Jeff Bezos has announced plans to step down as Amazon chief executive later this year to focus on other ventures, including spaceflight firm Blue Origin, The Washington Post, and tackling climate change.
Bezos, who started the e-commerce giant as an online bookstore in 1994, will be replaced at the helm of the company now valued at more than $1 trillion by Andy Jassy, who currently leads AWS, Amazon's cloud computing division.
Bezos will move into the role of executive chairman and in a letter to staff highlighted that he will remain “engaged in important Amazon initiatives."
Jassy, 53, joined Amazon in 1997 and has lead AWS since it was created in 2003.
AWS is most the profitable division of Amazon, generating $12.67 billion in sales and an operating income of $3.6 billion in its latest quarter. Amazon provided no indication of who will taking on the AWS leadership following Jassy's promotion.
The news comes as Amazon posted a record quarterly revenue of $125.6 billion, a 40 per cent year-on-year increase.

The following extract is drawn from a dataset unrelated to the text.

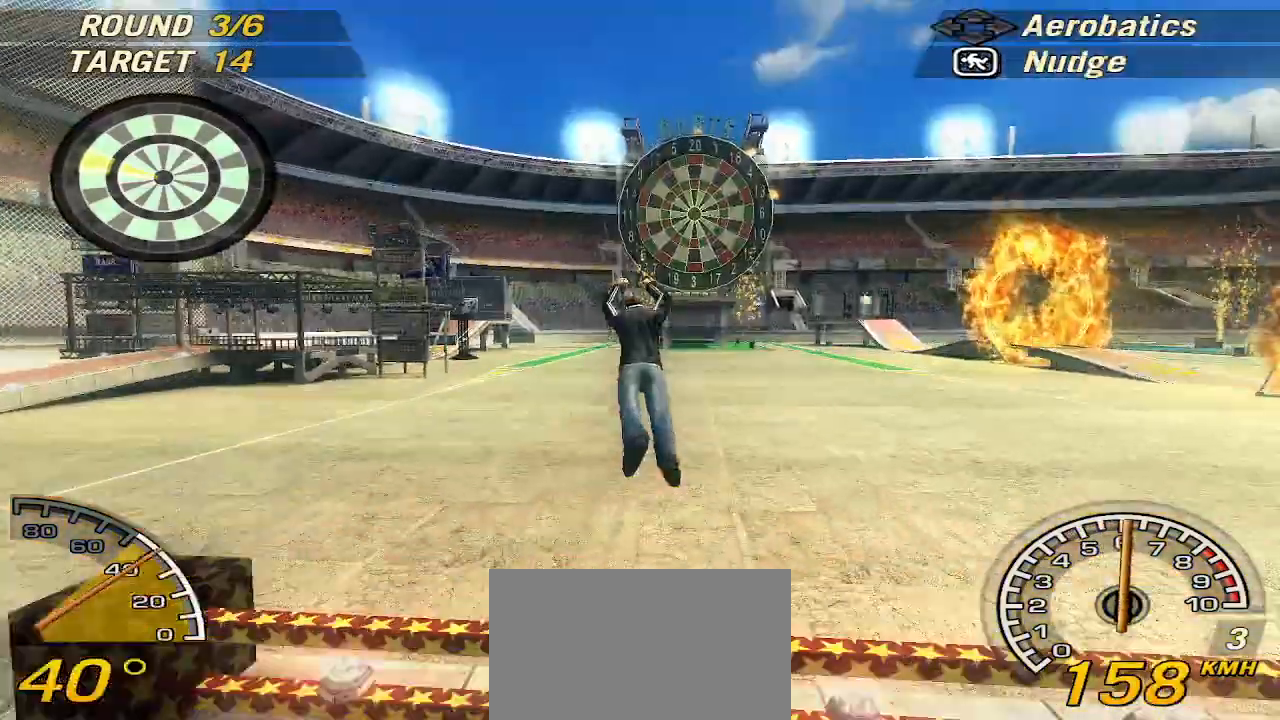
{"keys": [], "events": []}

These results beat both Wall Street and Amazon's own expectations. Wall Street analysts had expected quarterly revenue of $119.7 billion according to FactSet , while Amazon predicted between $1 billion and $4.5 billion in quarterly operating income.
Bezos said: “When you look at our financial results, what you’re actually seeing are the long-run cumulative results of invention.”

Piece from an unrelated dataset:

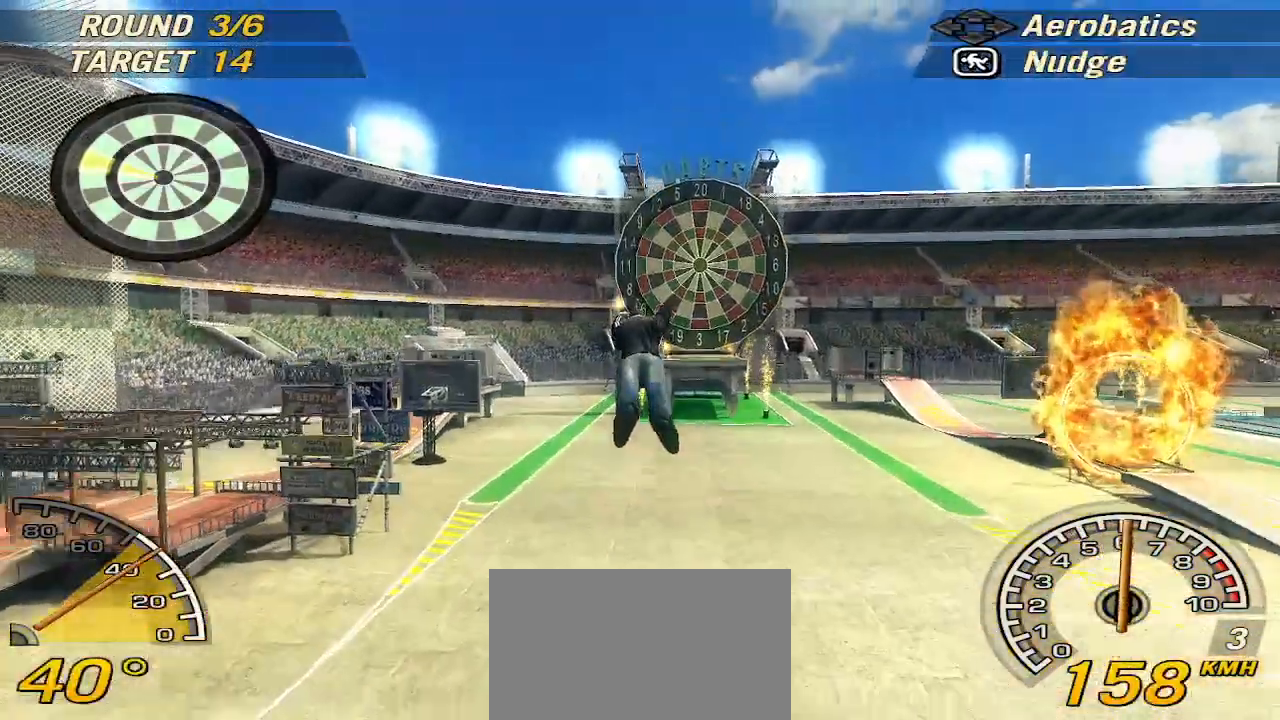
{"keys": [], "events": []}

He added: “Right now I see Amazon at its most inventive ever, making it an optimal time for this transition.”
“We will look back on 2020 as the year where Amazon cemented its dominance,” commented Hilding Anderson, head of retail strategy at Publicis Sapient. “Just as other dominant players continued their trajectory for decades, so too we expect Amazon – short of some regulatory action – to lead the online market over the next five years.”